Lebanon: Legalizing the protection against family violence

KAFA (Enough)
Legalizing the Protection Against Family Violence” was the title of a regional meeting that was organized by KAFA (enough) Violence & Exploitation-Lebanon, of 20 NGO activists from 11 Arab countries and representatives of national and international NGOs.
The meeting was held on the 22nd and 23rd of June 2006 in Beirut, and aimed at discussing the necessity of establishing a law on domestic violence, which until now, does not exist in any Arab country.
At the end of the meeting, the covenants issued the following final statement:

Arab societies are still dominated by patriarchal authoritative systems that give privileges to male dominance over all aspects of life.

The national constitutions of all Arab countries state that women and men are considered equal in front of the law. In spite of that, none of the countries are working to attain this equality. None of the states have abided by the international human right treaties that they have signed, especially the CEDAW convention. Besides, the vast majority put reservations on this treaty, while some did not sign it yet.

Women in Arab countries are still suffering from violations to their basic human rights, especially from acts of violence perpetrated on them which, in some cases, lead to their death.

Until now, the vast majority of Arab countries did not take any measure to confront these acts of violence. Instead, some of these acts are legalized or even considered as “holistic”, especially those inflicted, directly or indirectly, by the personal status codes. Women “femicide” under the pretext of “honor crimes” are flagrant examples.

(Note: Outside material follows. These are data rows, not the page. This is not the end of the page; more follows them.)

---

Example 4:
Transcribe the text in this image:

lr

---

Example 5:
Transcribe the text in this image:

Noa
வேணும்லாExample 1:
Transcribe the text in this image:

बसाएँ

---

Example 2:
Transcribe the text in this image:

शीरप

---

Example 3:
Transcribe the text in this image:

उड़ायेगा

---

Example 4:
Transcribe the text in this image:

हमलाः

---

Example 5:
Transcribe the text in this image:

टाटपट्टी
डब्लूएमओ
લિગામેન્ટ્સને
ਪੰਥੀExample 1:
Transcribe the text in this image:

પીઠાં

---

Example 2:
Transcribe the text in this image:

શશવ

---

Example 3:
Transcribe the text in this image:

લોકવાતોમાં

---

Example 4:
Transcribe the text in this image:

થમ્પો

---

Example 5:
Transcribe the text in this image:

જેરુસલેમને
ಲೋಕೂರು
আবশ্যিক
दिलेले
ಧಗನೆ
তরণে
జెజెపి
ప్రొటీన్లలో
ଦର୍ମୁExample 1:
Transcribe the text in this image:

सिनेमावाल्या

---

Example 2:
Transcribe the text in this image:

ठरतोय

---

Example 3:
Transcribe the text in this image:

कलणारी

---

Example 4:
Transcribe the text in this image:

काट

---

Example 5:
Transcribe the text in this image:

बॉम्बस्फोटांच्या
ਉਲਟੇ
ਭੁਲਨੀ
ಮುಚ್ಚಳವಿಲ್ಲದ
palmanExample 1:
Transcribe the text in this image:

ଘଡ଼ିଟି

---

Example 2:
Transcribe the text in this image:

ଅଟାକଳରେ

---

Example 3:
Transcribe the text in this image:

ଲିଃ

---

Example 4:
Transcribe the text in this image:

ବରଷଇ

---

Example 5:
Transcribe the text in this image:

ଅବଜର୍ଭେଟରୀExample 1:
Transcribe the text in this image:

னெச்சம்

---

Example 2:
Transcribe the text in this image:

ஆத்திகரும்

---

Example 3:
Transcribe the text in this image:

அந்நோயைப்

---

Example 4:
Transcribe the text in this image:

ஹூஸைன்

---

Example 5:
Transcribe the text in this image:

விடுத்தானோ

Arab governments are still captured by the traditional culture which consider the family as a private property of men, giving them the privilege of being the “head of the family’ and wide space of freedom to violate the basic human rights of family members, including women and children. Under the pretext of “home privacy”, or “intimate relationship”, governments remain standstill towards any human right violation of the family members.

In consideration of all the above, the participants in the regional meeting agreed on:
  1. Calling upon all government who signed and ratified the international human rights treaties, including the CEDAW and its optional protocols, to lift the reservations on the CEDAW and act to amend their national laws according to those treaties.
  2. Calling upon all governments to confront the multi faceted forms of violence against women, especially those that take place within the family. VAW is one of the main obstacles that deprive women from attaining their basic human rights, and one of the flagrant violations to those rights.
  3. Confronting violence against women necessitates from the governments their acknowledgment of its existence as a societal problem that hinders the development process. Consequently, it is a necessity to reconsider the legislative system in each Arab country, to ensure that the law plays a preventive role against acts of violence against women within the family.
  4. Calling upon governments to set special legislations for protecting women against family violence, due to the fact that domestic violence against women is the most widespread form of violence against women, while at the same time it is still privatized and kept within family boundaries.
  5. Enhancing the work on both the regional and local levels in order to establish special legislations on family violence, and continuing the coordination among each other, until this special law is adopted by the Arab governments.
  6. Calling upon civil society organizations and official entities to help in elaborating a special legislation on family violence that would fulfill the ambitions and hopes of women in Arab countries.